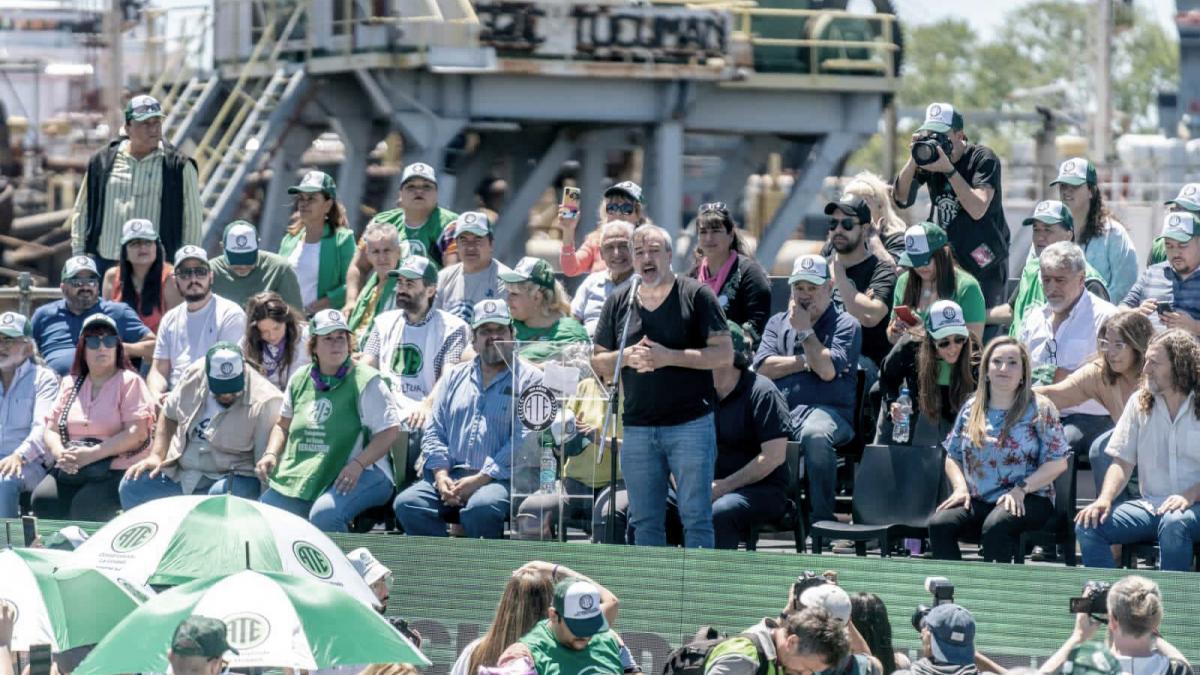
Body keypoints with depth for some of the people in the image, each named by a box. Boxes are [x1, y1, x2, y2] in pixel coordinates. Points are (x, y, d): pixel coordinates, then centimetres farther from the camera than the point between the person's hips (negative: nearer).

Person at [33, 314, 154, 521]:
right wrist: (61, 455, -9)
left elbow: (137, 434, -9)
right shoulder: (70, 384, 20)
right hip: (70, 471, 4)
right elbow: (51, 430, 15)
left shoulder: (129, 382, 3)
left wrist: (92, 454, -17)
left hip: (118, 470, -4)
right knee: (43, 500, -25)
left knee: (86, 505, -32)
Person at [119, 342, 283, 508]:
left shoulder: (264, 402, -20)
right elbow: (169, 415, 13)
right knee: (132, 486, -8)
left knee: (221, 495, -37)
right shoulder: (194, 376, -4)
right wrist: (156, 455, 2)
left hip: (232, 479, -5)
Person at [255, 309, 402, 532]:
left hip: (356, 475, -6)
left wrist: (357, 464, -22)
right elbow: (283, 424, 26)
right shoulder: (300, 380, 14)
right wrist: (271, 454, 7)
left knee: (324, 514, -35)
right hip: (298, 476, 6)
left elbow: (390, 430, -10)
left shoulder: (365, 381, -4)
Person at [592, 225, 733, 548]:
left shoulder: (696, 295, 0)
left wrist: (669, 357, -14)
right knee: (645, 521, 6)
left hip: (691, 423, -4)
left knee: (696, 517, -5)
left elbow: (725, 353, -5)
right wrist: (627, 357, -8)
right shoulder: (618, 304, 13)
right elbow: (598, 364, 14)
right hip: (638, 429, 4)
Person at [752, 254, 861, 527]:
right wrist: (806, 362, 0)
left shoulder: (846, 325, 9)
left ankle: (822, 521, -30)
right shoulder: (777, 323, 23)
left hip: (826, 410, -4)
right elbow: (763, 367, 7)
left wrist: (805, 331, -1)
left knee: (815, 434, -40)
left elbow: (828, 370, -7)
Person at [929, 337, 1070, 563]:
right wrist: (960, 488, -2)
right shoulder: (971, 409, 14)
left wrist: (1021, 489, -14)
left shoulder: (1039, 409, 2)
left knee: (995, 525, -37)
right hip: (977, 500, 4)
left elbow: (1058, 462, -4)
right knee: (939, 523, -25)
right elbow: (952, 457, 18)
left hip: (1027, 500, -4)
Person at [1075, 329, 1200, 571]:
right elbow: (1123, 461, 8)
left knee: (1173, 524, -39)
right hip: (1151, 505, 5)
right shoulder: (1140, 403, 10)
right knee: (1087, 525, -16)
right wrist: (1105, 499, -9)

## [What to do]
Print out all the material word for word but exclude any images.

## [Output below]
Body keypoints with depth for some of the people in the image, each named by a box. Boxes are [x1, y1, x2, y2] in pixel coordinates. Points are (x, y, d): pixel coordinates, then centimetres farther from the camera than the point between the person's hips (negative: nearer).

Person at [33, 314, 154, 521]:
right wrist: (61, 455, -9)
left elbow: (137, 434, -9)
right shoulder: (70, 384, 20)
right hip: (70, 471, 4)
right elbow: (51, 430, 15)
left shoulder: (129, 382, 3)
left wrist: (92, 454, -17)
left hip: (118, 470, -4)
right knee: (43, 500, -25)
left knee: (86, 505, -32)
Person at [119, 342, 283, 508]:
left shoulder: (264, 402, -20)
right elbow: (169, 415, 13)
right knee: (132, 486, -8)
left knee: (221, 495, -37)
right shoulder: (194, 376, -4)
right wrist: (156, 455, 2)
left hip: (232, 479, -5)
Person at [255, 309, 402, 532]:
left hip: (356, 475, -6)
left wrist: (357, 464, -22)
right elbow: (283, 424, 26)
right shoulder: (300, 380, 14)
right wrist: (271, 454, 7)
left knee: (324, 514, -35)
right hip: (298, 476, 6)
left elbow: (390, 430, -10)
left shoulder: (365, 381, -4)
Person at [592, 225, 733, 548]:
left shoulder: (696, 295, 0)
left wrist: (669, 357, -14)
right knee: (645, 521, 6)
left hip: (691, 423, -4)
left knee: (696, 517, -5)
left elbow: (725, 353, -5)
right wrist: (627, 357, -8)
right shoulder: (618, 304, 13)
right elbow: (598, 364, 14)
right hip: (638, 429, 4)
Person at [752, 254, 861, 527]:
right wrist: (806, 362, 0)
left shoulder: (846, 325, 9)
left ankle: (822, 521, -30)
right shoulder: (777, 323, 23)
left hip: (826, 410, -4)
right elbow: (763, 367, 7)
left wrist: (805, 331, -1)
left knee: (815, 434, -40)
left elbow: (828, 370, -7)
Person at [929, 337, 1070, 563]:
right wrist: (960, 488, -2)
right shoulder: (971, 409, 14)
left wrist: (1021, 489, -14)
left shoulder: (1039, 409, 2)
left knee: (995, 525, -37)
right hip: (977, 500, 4)
left elbow: (1058, 462, -4)
right knee: (939, 523, -25)
right elbow: (952, 457, 18)
left hip: (1027, 500, -4)
Person at [1075, 329, 1200, 571]:
right elbow: (1123, 461, 8)
left knee: (1173, 524, -39)
right hip: (1151, 505, 5)
right shoulder: (1140, 403, 10)
right knee: (1087, 525, -16)
right wrist: (1105, 499, -9)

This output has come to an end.